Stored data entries
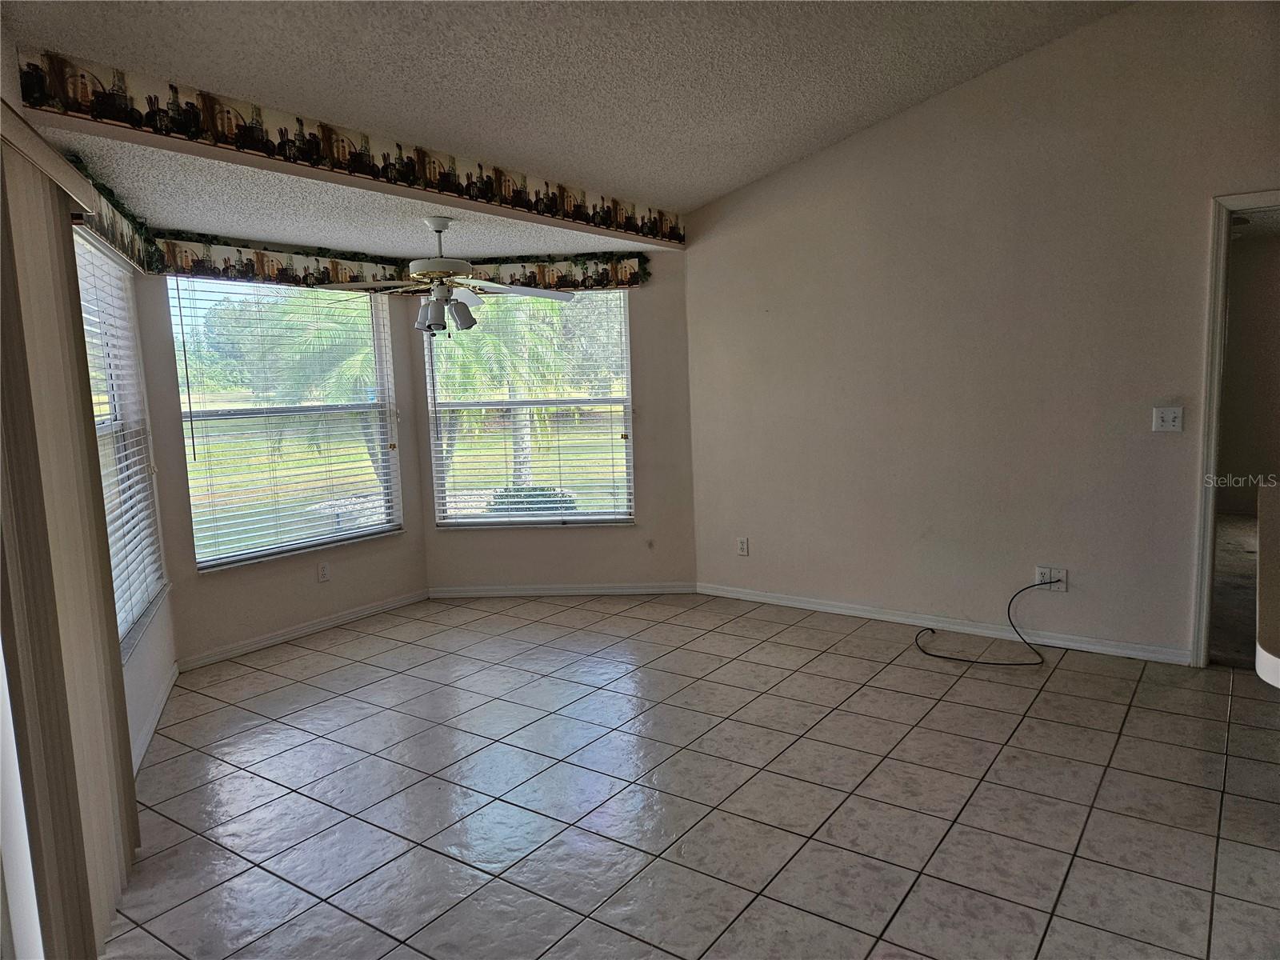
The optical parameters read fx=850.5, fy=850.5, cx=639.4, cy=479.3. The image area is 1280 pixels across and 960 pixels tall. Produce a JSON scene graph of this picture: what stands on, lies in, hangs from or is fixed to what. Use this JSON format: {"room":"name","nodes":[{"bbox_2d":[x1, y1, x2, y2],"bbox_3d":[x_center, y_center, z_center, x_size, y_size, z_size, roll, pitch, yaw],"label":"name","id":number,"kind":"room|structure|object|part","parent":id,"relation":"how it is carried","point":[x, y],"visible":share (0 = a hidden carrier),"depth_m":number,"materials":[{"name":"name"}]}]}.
{"room":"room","nodes":[
{"label":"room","id":0,"kind":"room"},
{"bbox_2d":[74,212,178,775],"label":"bay left wall","id":1,"kind":"structure","parent":0,"point":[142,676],"depth_m":3.74,"materials":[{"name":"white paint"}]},
{"bbox_2d":[0,106,138,959],"bbox_3d":[-1.374,0.211,2.020,0.821,2.022,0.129,3,9,36],"label":"vertical blind","id":2,"kind":"object","parent":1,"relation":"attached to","point":[65,694],"visible":0.99,"depth_m":2.05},
{"bbox_2d":[61,152,157,274],"bbox_3d":[-1.976,-0.992,3.253,0.855,0.223,0.223,3,9,36],"label":"valance","id":3,"kind":"object","parent":1,"relation":"attached to","point":[112,194],"visible":0.48,"depth_m":3.33,"materials":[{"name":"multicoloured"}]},
{"bbox_2d":[72,231,167,655],"bbox_3d":[-2.123,-0.138,3.360,0.116,1.590,1.437,-5,8,-22],"label":"left window","id":4,"kind":"structure","parent":1,"relation":"in","point":[99,426],"depth_m":3.61,"materials":[{"name":"white"}]},
{"bbox_2d":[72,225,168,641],"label":"window blind","id":5,"kind":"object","parent":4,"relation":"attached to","point":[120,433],"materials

_Work to be completed_
Verbatim copy, images excluded: transcribe all the entries above.

_Your response_
The optical parameters read fx=850.5, fy=850.5, cx=639.4, cy=479.3. The image area is 1280 pixels across and 960 pixels tall. Produce a JSON scene graph of this picture: what stands on, lies in, hangs from or is fixed to what. Use this JSON format: {"room":"name","nodes":[{"bbox_2d":[x1, y1, x2, y2],"bbox_3d":[x_center, y_center, z_center, x_size, y_size, z_size, roll, pitch, yaw],"label":"name","id":number,"kind":"room|structure|object|part","parent":id,"relation":"how it is carried","point":[x, y],"visible":share (0 = a hidden carrier),"depth_m":number,"materials":[{"name":"name"}]}]}.
{"room":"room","nodes":[
{"label":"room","id":0,"kind":"room"},
{"bbox_2d":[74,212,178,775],"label":"bay left wall","id":1,"kind":"structure","parent":0,"point":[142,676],"depth_m":3.74,"materials":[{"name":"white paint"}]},
{"bbox_2d":[0,106,138,959],"bbox_3d":[-1.374,0.211,2.020,0.821,2.022,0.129,3,9,36],"label":"vertical blind","id":2,"kind":"object","parent":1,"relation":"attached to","point":[65,694],"visible":0.99,"depth_m":2.05},
{"bbox_2d":[61,152,157,274],"bbox_3d":[-1.976,-0.992,3.253,0.855,0.223,0.223,3,9,36],"label":"valance","id":3,"kind":"object","parent":1,"relation":"attached to","point":[112,194],"visible":0.48,"depth_m":3.33,"materials":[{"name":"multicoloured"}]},
{"bbox_2d":[72,231,167,655],"bbox_3d":[-2.123,-0.138,3.360,0.116,1.590,1.437,-5,8,-22],"label":"left window","id":4,"kind":"structure","parent":1,"relation":"in","point":[99,426],"depth_m":3.61,"materials":[{"name":"white"}]},
{"bbox_2d":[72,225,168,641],"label":"window blind","id":5,"kind":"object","parent":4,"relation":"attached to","point":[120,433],"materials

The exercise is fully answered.